Church work can be a tough business. It’s never done. The needs—as I’ve heard so many people put it—are endless and nonnegotiable. It follows you home. It goes to bed with you.
Lots of folks’ work follows them home. Lots of folks do work that encounters endless human needs. So I’ve put off writing this post for days trying to find a way to write it that didn’t feel whiny or ungrateful or self-serving.
Here’s the deal: Church work changes you. Once you’ve committed to it, it shapes your life. It works itself into every nook and cranny.
Keeping it from changing parts of your life that you don’t want it to transform becomes more and more challenging. A tug of war goes on. What will your life center around? Church work or something else? (Like friends and family.) And if it’s not church work, should you even be in church work?

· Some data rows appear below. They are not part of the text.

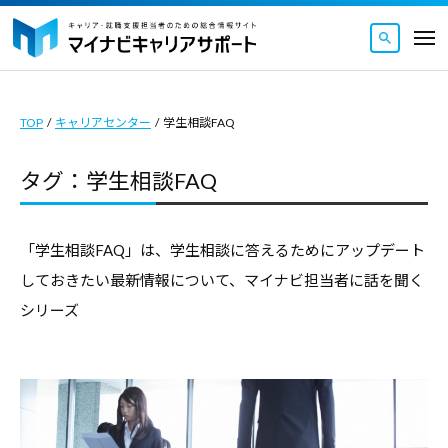
マ
ュ
コ
ー
イ
メ
ナ
ン
ニ
マ
ビ
マ
ュ
テ
ー
キ
イ
イ
ン
ャ
TOP
/
キャリアセンター
/
学生相談FAQ
ナ
ナ
ツ
リ
ビ
ビ
ア
へ
タグ：学生相談FAQ
キ
キ
サ
ス
ャ
ャ
ポ
キ
リ
ー
リ
「学生相談FAQ」は、学生相談に答えるためにアップデート
ッ
ト
ア
ア
しておきたい最新情報について、マイナビ担当者に話を聞く
｜
プ
サ
サ
シリーズ
キ
ポ
ポ
ャ
ー
ー
リ
ト
ト
ア
｜
・
は
就
キ
キ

I have found no way to mark off parts of my life as free from the influence of church work. Church workers on the whole haven’t either. My google kung fu is failing me, so I can’t find the numbers,1 but clergy suicide, divorce, and alcoholism rates are higher than most other groups.2 (Or at least they were ten years ago when I was in seminary.)
I’ve known dozens of clergy and other church staffers over the years, and all of them struggle to avoid being consumed by the work–those who love it and those who hate it, those who excel and those who suck. I’ve come to realize that my inability to find a way to cordon it off from friends and family isn’t a failure. It’s just part of the gig.
It can’t be helped. It can’t be solved. It’s just something you learn to manage, well or poorly.
What do you call something that effects someone to this degree? That places them at a clear and present risk for serious health problems? That colors their ability to relate to loved ones?
Is it unfair to say ministry acts a lot like disability?